Cass. com., 15 avril 2026, n° 25-11.856
Par cet arrêt du 15 avril 2026, la chambre commerciale de la Cour de cassation apporte une précision importante sur le point de départ de la prescription de l’action en responsabilité dirigée contre une banque pour manquement à son devoir de mise en garde. La décision s’inscrit dans le prolongement d’une jurisprudence désormais structurée autour de la notion de réalisation effective du risque d’endettement excessif.
En l’espèce, une SCI avait souscrit en 1999 un prêt in fine, devant être remboursé en 2014. Les emprunteurs soutenaient que la banque leur avait présenté un schéma de financement reposant sur un contrat d’assurance-vie censé produire un rendement permettant d’assurer le remboursement final du capital. Toutefois, dès 2004, ce contrat d’assurance-vie avait été affecté au remboursement d’un autre financement.
La cour d’appel de Nîmes en avait déduit que les emprunteurs avaient, dès cette date, connaissance de l’impossibilité future de rembourser le prêt litigieux et que le délai de prescription quinquennale avait commencé à courir en 2004, rendant l’action engagée en 2015 irrecevable.

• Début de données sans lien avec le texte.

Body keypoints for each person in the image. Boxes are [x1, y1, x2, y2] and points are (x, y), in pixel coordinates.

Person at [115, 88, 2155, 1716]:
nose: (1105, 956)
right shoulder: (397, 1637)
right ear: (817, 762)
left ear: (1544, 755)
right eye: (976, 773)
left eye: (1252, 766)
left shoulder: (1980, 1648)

La Cour de cassation censure ce raisonnement.
Elle rappelle que, conformément aux articles 2224 du code civil et L.110-4 du code de commerce, le délai court à compter du jour où le titulaire du droit connaît ou aurait dû connaître les faits lui permettant d’agir.
Mais surtout, elle réaffirme que le préjudice résultant du manquement au devoir de mise en garde consiste dans la perte d’une chance d’éviter le risque qui s’est finalement réalisé. Or ce risque ne se réalise qu’au moment où l’emprunteur devient objectivement incapable de faire face aux sommes devenues exigibles.

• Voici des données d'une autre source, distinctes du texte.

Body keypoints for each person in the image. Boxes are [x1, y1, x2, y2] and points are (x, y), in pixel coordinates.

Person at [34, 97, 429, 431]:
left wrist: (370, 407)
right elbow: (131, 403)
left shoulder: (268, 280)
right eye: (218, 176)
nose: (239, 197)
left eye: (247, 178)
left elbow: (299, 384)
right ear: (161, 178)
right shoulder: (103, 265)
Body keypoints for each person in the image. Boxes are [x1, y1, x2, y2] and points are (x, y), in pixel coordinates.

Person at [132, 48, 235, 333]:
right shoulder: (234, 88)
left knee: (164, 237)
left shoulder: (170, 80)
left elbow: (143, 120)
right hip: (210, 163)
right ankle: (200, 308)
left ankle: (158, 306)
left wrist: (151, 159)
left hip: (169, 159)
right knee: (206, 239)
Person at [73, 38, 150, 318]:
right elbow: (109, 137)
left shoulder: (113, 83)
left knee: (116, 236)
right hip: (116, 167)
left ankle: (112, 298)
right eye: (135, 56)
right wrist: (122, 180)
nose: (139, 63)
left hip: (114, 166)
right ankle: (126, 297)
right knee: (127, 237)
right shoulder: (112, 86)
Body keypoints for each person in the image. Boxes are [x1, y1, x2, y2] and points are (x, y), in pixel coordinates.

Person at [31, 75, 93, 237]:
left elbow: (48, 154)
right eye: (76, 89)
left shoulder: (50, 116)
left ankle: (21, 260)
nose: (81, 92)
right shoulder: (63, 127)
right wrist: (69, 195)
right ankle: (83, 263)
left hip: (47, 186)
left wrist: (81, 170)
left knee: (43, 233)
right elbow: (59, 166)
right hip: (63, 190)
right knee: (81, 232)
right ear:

La Haute juridiction pose ainsi une règle claire : le point de départ ne peut être fixé ni à la conclusion du prêt ni à la révélation d’un risque simplement éventuel, mais à la date d’exigibilité des sommes que l’emprunteur ne peut payer.
L’apport pratique est majeur.
D’abord, l’arrêt protège l’emprunteur contre une prescription anticipée fondée sur de simples indices ou sur une dégradation progressive de sa situation financière. Une inquiétude, même sérieuse, ne suffit pas.
Ensuite, cette solution sécurise particulièrement les montages de financement complexes – prêts in fine, remboursements adossés à des placements financiers, assurances-vie ou mécanismes patrimoniaux – où un risque peut apparaître plusieurs années avant l’échéance sans pour autant se réaliser.
Enfin, la décision limite les stratégies défensives des établissements bancaires consistant à faire courir le délai dès la connaissance d’un événement révélateur d’une fragilité économique.
Cette solution apparaît cohérente avec la nature même du devoir de mise en garde : il ne vise pas à indemniser un risque abstrait mais le dommage né de l’impossibilité concrète de rembourser. La Cour confirme ainsi une conception exigeante du dommage réparable et replace l’exigibilité impayée au cœur du mécanisme de prescription.